VII

Ma gaieté n’a pas duré. J’ai eu une brusque rechute de nostalgie fresnoise et scolaire. Et pourquoi ? À cause de Bérillon ; à cause de ce crétin de Bérillon ; de cet idiot de Bérillon. J’ai épousseté, dans mon petit bureau, mes livres, pieusement rapportés de l’École, et j’ai ouvert machinalement La Bonne Ménagère agricole, simples notions d’économie rurale et domestique à l’usage des écoles de jeunes filles, par Louis-Eugène Bérillon. Cet ineffable petit bouquin était, pour toutes les grandes de l’École, une source de joies pures (y en avait déjà pas tant, des joies pures) et nous en redisions des passages à voix haute, la grande Anaïs et moi, sans nous lasser. Les jours de pluie, sous le préau neuf de la cour carrée, alors qu’on ne pouvait jouer ni au pot ni à la grue, nous nous poussions des colles sur La Bonne Ménagère.

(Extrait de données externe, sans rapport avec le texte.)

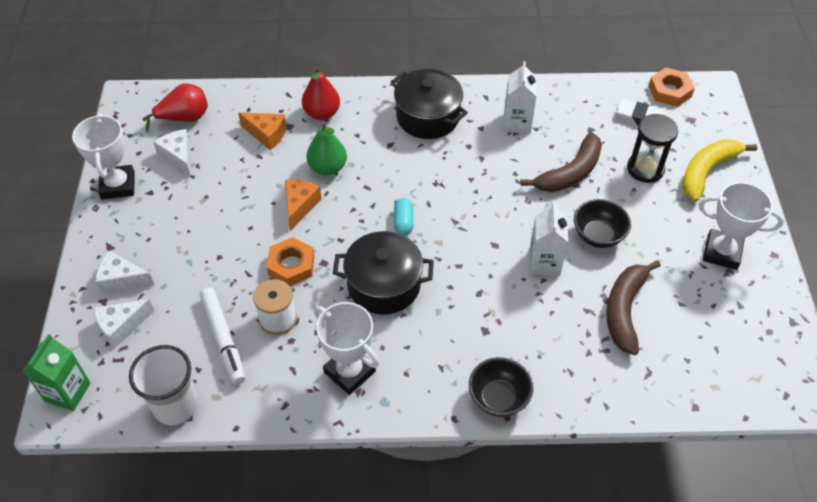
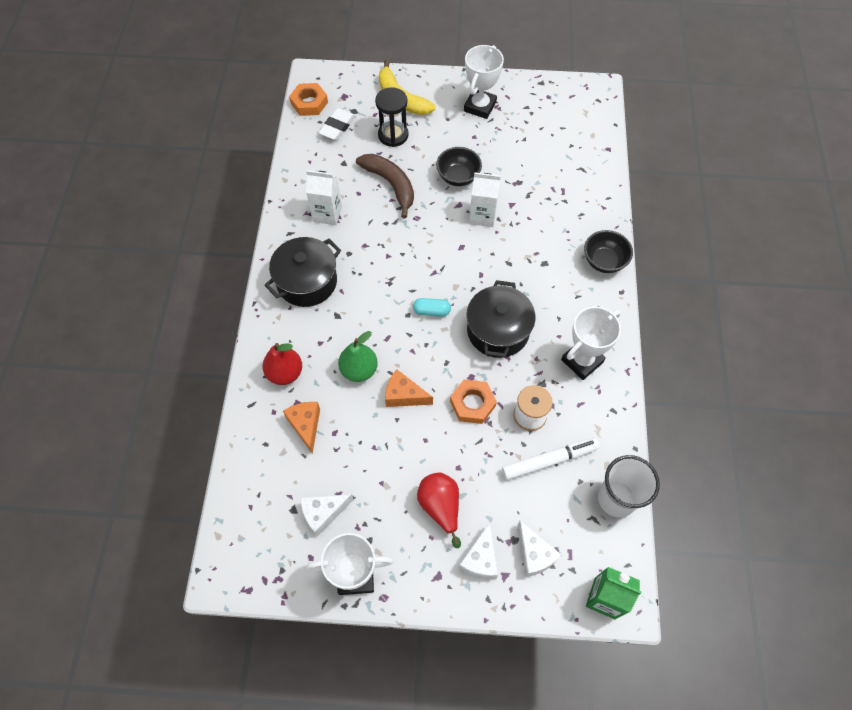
camera: 85 degrees left, 10 degrees up
red pear [142,83,208,132] -> red pear moved to [417,472,461,548]
orange cheese [238,112,287,150] -> orange cheese turned 45 degrees counterclockwise [283,402,320,454]
brown banana [606,260,661,355] -> none

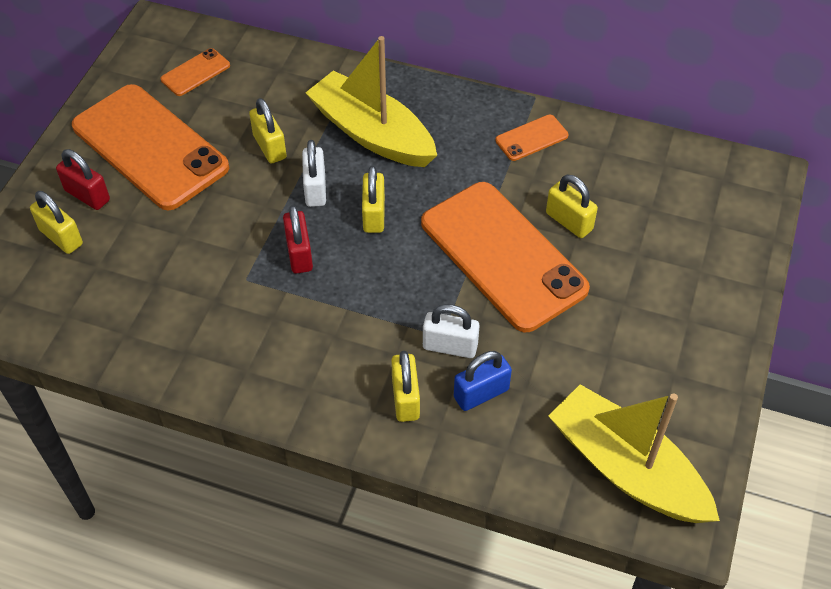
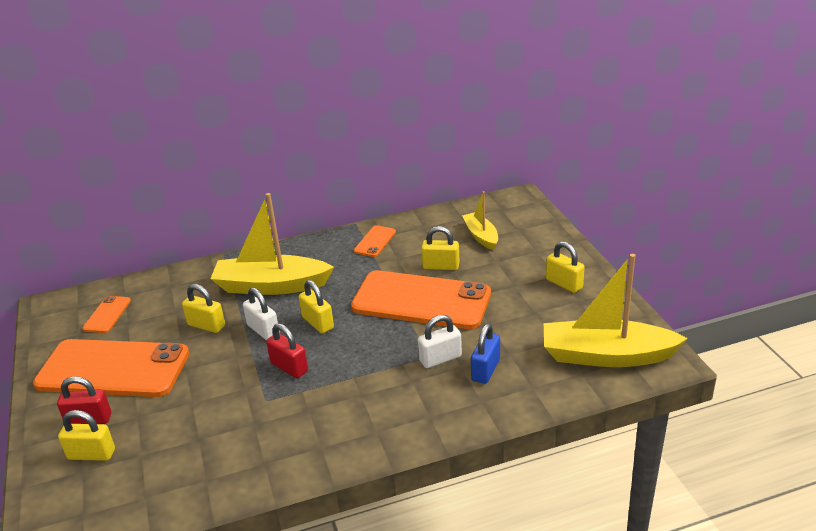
camera: 35 degrees left, 20 degrees down
yellow padlock [391,351,420,422] -> yellow padlock moved to [546,241,585,293]
none -> yellow boat [462,191,498,250]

– Anaïs, parlez-moi de La Bonne Ménagère agricole et de son ingéniosité en matière de vidanges.

Le petit doigt en l’air, sa bouche plate serrée en une moue d’extraordinaire distinction, Anaïs récitait avec un sérieux qui me faisait mourir de rire :

– « La bonne ménagère a amené son mari à lui construire, ou elle a construit elle-même, au nord du jardin, dans un coin retiré, au moyen de quelques perches, de quelques planches et de quelques poignées de glui ou de genêt, une sorte de cabane qui sert de lieu d’aisances. » (C’est comme j’ai l’honneur de vous le dire…) « Cette cabane, littéralement cachée sous le feuillage et les fleurs de plantes grimpantes et d’arbustes sarmenteux, ressemble moins à des latrines qu’à un joli berceau de verdure. »

– Charmant ! Quelle poésie de conception et de style, et que ne puis-je égarer mes pas rêveurs vers cette tonnelle fleurie, embaumée, et m’y asseoir une minute !… Mais, passons au côté pratique. Anaïs, continuez, je vous prie.

– « Comme les déjections de cinq ou six personnes, pendant un an, sont bien suffisantes pour fumer un hectare de terrain, et que rien en matière…

– Chut, chut, n’appuyez pas !

–… « En matière d’engrais, ne doit être perdu, la fosse d’aisance est, ou un trou creusé en terre et recouvert de glaise battue, ou une sorte de vase profond en terre cuite, ou tout simplement un vieux tonneau hors de service. »

– Adieu, tonneaux, vidanges sont faites ! Ma chère enfant, c’est parfait. Je ne vous apprendrai rien en vous disant qu’il sied de mélanger intimement l’engrais humain avec deux fois son volume de terre, et que cinq kilos suffisent pour fumer un are, et pour en empoisonner deux cents. En récompense de votre assiduité, je vous autorise à embrasser cinq fois le docteur Dutertre, délégué cantonal.

– Tu blagues ! murmurait Anaïs rêveuse, mais s’il ne fallait que ton autorisation…

Ô Bérillon, que tu as amusé ces sales petites filles, dont j’étais ! Ta préface, nous la mimions en la déclamant. Marie Belhomme, à l’âme ingénue, tendait au ciel ses mains de sage-femme et apostrophait, vibrante de conviction attendrie, la jeune fille des champs.

– « Malheureuse enfant ! que votre erreur est grande ! Ah ! dans votre intérêt et pour votre bonheur, repoussez comme détestable la pensée de vous éloigner ainsi de vos parents et de la maisonnette où vous êtes nées ! Si vous saviez à quel prix celles dont vous enviez le luxe ont acheté la soie et les bijoux dont elles se parent !… »

– Dix francs la nuit, interrompait Anaïs. Je crois que c’est le prix à Paris !

C’est ce saumâtre Bérillon, et sa couverture élimée aux gardes ornées de décalcomanies, qui m’ont remis trop vivement en mémoire l’École et mes petites compagnes. Tiens, je vais écrire à Luce. Il y a bien longtemps que je n’ai eu de ses nouvelles ; est-ce qu’elle aurait quitté Montigny ?

Rien de drôle ces jours-ci. Je sors à pied, je me remue pour des robes et des chapeaux. Un monsieur m’a suivie. J’ai eu la malencontreuse idée de lui tirer une langue pointue. « Oh ! donnez-la-moi ! » qu’il a fait. Ça m’apprendra. Aller servir le thé chez tante Cœur ? « Bouac ! » comme disait la grande Anaïs qui simulait si admirablement les nausées. Heureusement, Marcel sera là… C’est égal, j’aimerais bien mieux arcander ici, même à quelque chose d’embêtant.